100% not a happy customer! That might be the title of the next song. LOL
I’m done digging myself into a reckless tangent trying to figure out the problem, I’ll wait for customer support to help me. Like I mentioned, there are too may things wrong at this point, I fold. . .
Might be, but this morning I got a comprehensive support response from Kelly at Sienci with some solutions and items to check. I’ll report back on what happens, just in case anyone has similar issues.
Yes, the jerking got resolved, wrong bolts installed in ball screw bearings on both sides. Nice and solid now.
Still not XY zeroing properly using the AZTP no matter what. When it completes an XY probe with the correct corner selected in gsender, it still does not find material zero corectly, it’s like 10mm +Y
So when I run a job, the Y axis cuts tend to be -Y below where they should be. Makes no sense. When I run a job and let the spindle go back to material zero, it actually does. Again, makes no sense, especially after it goes back to XY zero after a job, I can run the same job from that position and it still cuts 10mm -Y. It’s pretty insane.
Then I installed UGS and had the same exact issues.
I think the SLB is somehow the issue since no matter what CAM I use, the results are the same.
I just did an XY zero probe and here is a photo of the actual position it finished in. I measured it at 10MM on the dot. Gsender says it’s XY zero as shown on the screenshot.
@grainandgain Not that this has anything to do with your issue but how come the grey coordinates are so small? After homing, the rear left should be x0,y0. Anything close to the front should have a much larger y value.
The grey coordinates are the machine coordinates and should always be relative to your rear-left homing location.
For example, if you jog to the rear left, the grey x and y should be 0
If you jog to the front-left, the grey x=0, and the y=-48 (if in inches and for the 48x48 Altmill).
Front right, grey x=48, grey Y=-48
These values are independent of what you set as your zeros.
@grainandgain As for your zeroing problem, if you go to Config and enable “view Modified”, you will see the settings you changed from the defaults. That might help you see if anything looks off. There should not be that many settings that have been changed.
For me, I have “Probe” set to “AutoZero” and “Spindle” set to “H-100”. And a few others I recently changed.
I still find the grey coordinate values weird. Unless you haven’t homed your machine, or you’re homing to a different corner, or you set the machine size to something else, or…
I’ve always run any CNC i have owned by manually setting work zero and have never homed a machine. This machine ran decent up until recently, it steadily became more and more unpredictable and after the probing started failing, this is where I knew there was a deeper problem. I usually can set my material XY from anywhere and not have this issue. However, even when it would cut, once in a while it would drift off with no explination.
Not sure it you tried this, but homing the machine before using the auto touch plate seems to solve issues like the one you describe.

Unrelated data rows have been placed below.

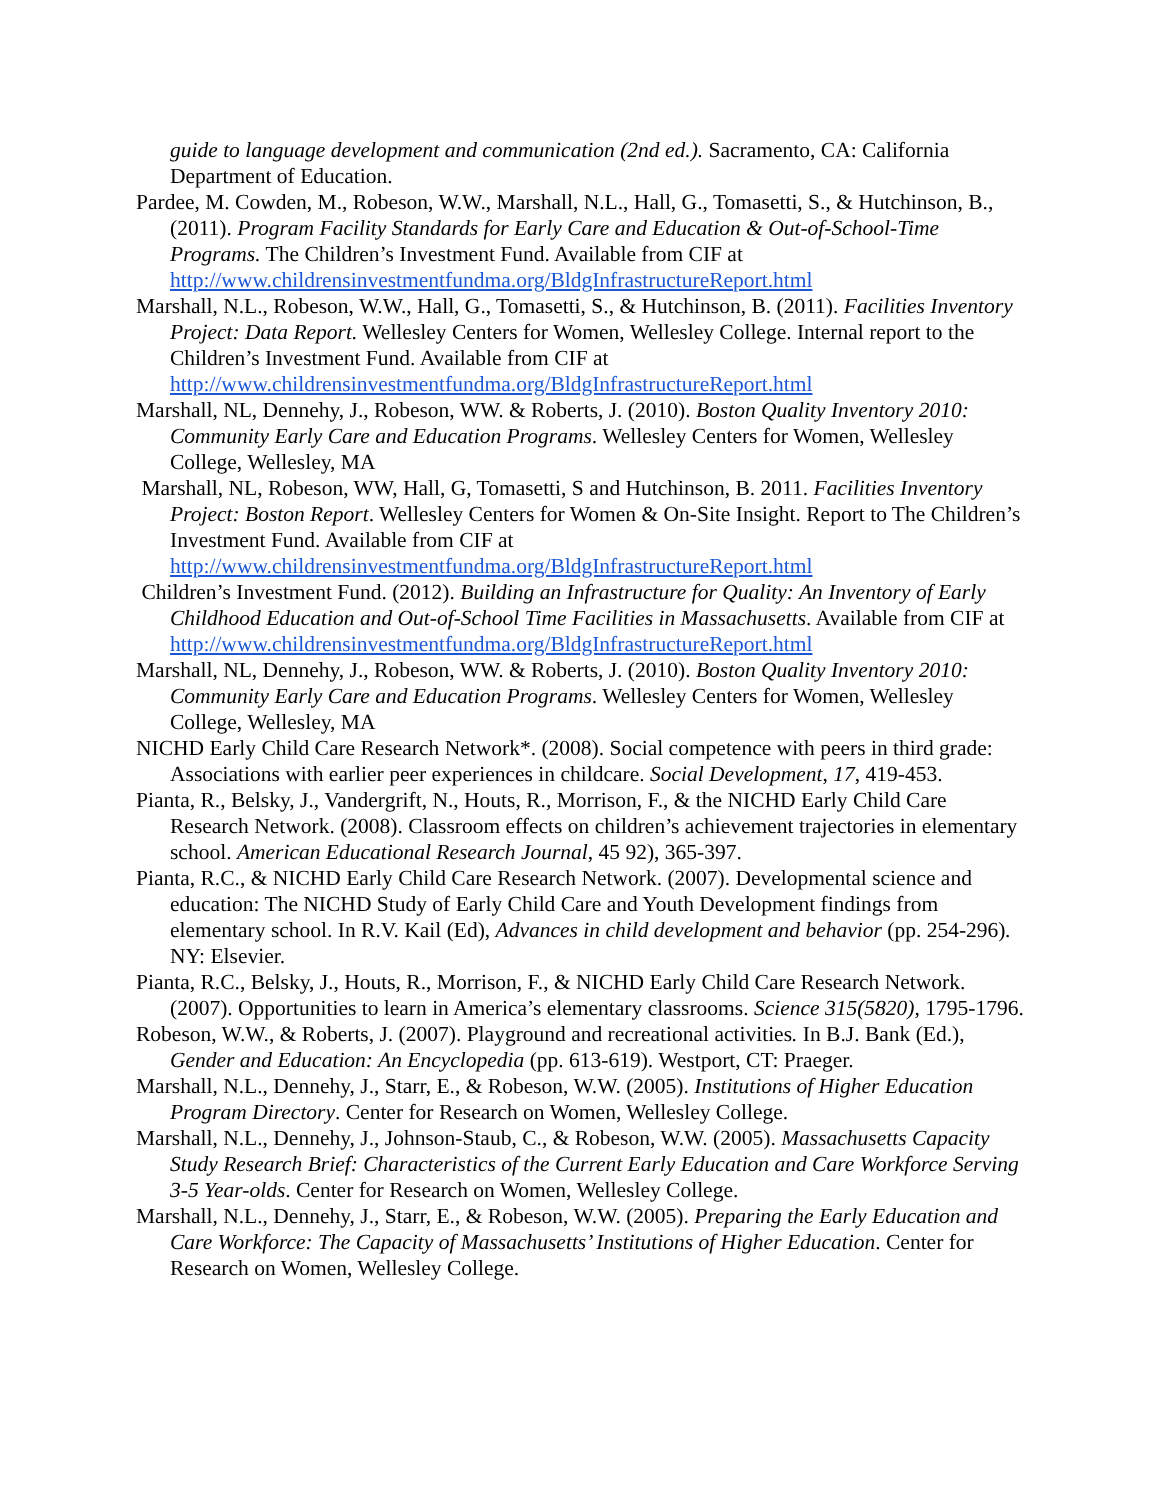guide to language development and communication (2nd ed.). Sacramento, CA: California Department of Education.
Pardee, M. Cowden, M., Robeson, W.W., Marshall, N.L., Hall, G., Tomasetti, S., & Hutchinson, B., (2011). Program Facility Standards for Early Care and Education & Out-of-School-Time Programs. The Children’s Investment Fund. Available from CIF at http://www.childrensinvestmentfundma.org/BldgInfrastructureReport.html
Marshall, N.L., Robeson, W.W., Hall, G., Tomasetti, S., & Hutchinson, B. (2011). Facilities Inventory Project: Data Report. Wellesley Centers for Women, Wellesley College. Internal report to the Children’s Investment Fund. Available from CIF at http://www.childrensinvestmentfundma.org/BldgInfrastructureReport.html
Marshall, NL, Dennehy, J., Robeson, WW. & Roberts, J. (2010). Boston Quality Inventory 2010: Community Early Care and Education Programs. Wellesley Centers for Women, Wellesley College, Wellesley, MA
Marshall, NL, Robeson, WW, Hall, G, Tomasetti, S and Hutchinson, B. 2011. Facilities Inventory Project: Boston Report. Wellesley Centers for Women & On-Site Insight. Report to The Children’s Investment Fund. Available from CIF at http://www.childrensinvestmentfundma.org/BldgInfrastructureReport.html
Children’s Investment Fund. (2012). Building an Infrastructure for Quality: An Inventory of Early Childhood Education and Out-of-School Time Facilities in Massachusetts. Available from CIF at http://www.childrensinvestmentfundma.org/BldgInfrastructureReport.html
Marshall, NL, Dennehy, J., Robeson, WW. & Roberts, J. (2010). Boston Quality Inventory 2010: Community Early Care and Education Programs. Wellesley Centers for Women, Wellesley College, Wellesley, MA
NICHD Early Child Care Research Network*. (2008). Social competence with peers in third grade: Associations with earlier peer experiences in childcare. Social Development, 17, 419-453.
Pianta, R., Belsky, J., Vandergrift, N., Houts, R., Morrison, F., & the NICHD Early Child Care Research Network. (2008). Classroom effects on children’s achievement trajectories in elementary school. American Educational Research Journal, 45 92), 365-397.
Pianta, R.C., & NICHD Early Child Care Research Network. (2007). Developmental science and education: The NICHD Study of Early Child Care and Youth Development findings from elementary school. In R.V. Kail (Ed), Advances in child development and behavior (pp. 254-296). NY: Elsevier.
Pianta, R.C., Belsky, J., Houts, R., Morrison, F., & NICHD Early Child Care Research Network. (2007). Opportunities to learn in America’s elementary classrooms. Science 315(5820), 1795-1796.
Robeson, W.W., & Roberts, J. (2007). Playground and recreational activities. In B.J. Bank (Ed.), Gender and Education: An Encyclopedia (pp. 613-619). Westport, CT: Praeger.
Marshall, N.L., Dennehy, J., Starr, E., & Robeson, W.W. (2005). Institutions of Higher Education Program Directory. Center for Research on Women, Wellesley College.
Marshall, N.L., Dennehy, J., Johnson-Staub, C., & Robeson, W.W. (2005). Massachusetts Capacity Study Research Brief: Characteristics of the Current Early Education and Care Workforce Serving 3-5 Year-olds. Center for Research on Women, Wellesley College.
Marshall, N.L., Dennehy, J., Starr, E., & Robeson, W.W. (2005). Preparing the Early Education and Care Workforce: The Capacity of Massachusetts’ Institutions of Higher Education. Center for Research on Women, Wellesley College.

I have had inconsistent Z settings being maintained at times. I myself think either Z-sender or the long board gets off at times. When I experience oddities like this I start my routine as if I were to start a new project, First home the system, set the zero at the home position, and then go to the approximate start point and then use the Auto touch plate to set the zero.
This might not fix your issue, but starting with the zero at the homing position seems to clear issues that I don’t understand when they happen.
WOW, this whole probing issue has been a nightmare.
So, I finally stopped being stubborn and homed my machine out as some of you suggested (Thanks) and homing was a great start.
Even after homing, my Y axis was off, varying amounts. So I started digging in deep figuring I had nothing to lose and jumped into setting after setting, testing and failing and then I noticed under the Motor Settings, there is a Y axis calibration tool. I ended up running that and it got me within ten MM of where I needed to be and then I manually entered in a compensation adding ten MM to the suggested measurement. I then homed the machine and gave it a shot and all of a sudden the probe was working perfectly. I then ran a job to test the accuracy of everything and it was spot on.
Thank you for all that gave me suggestions, I hope this fix helps someone else down the line.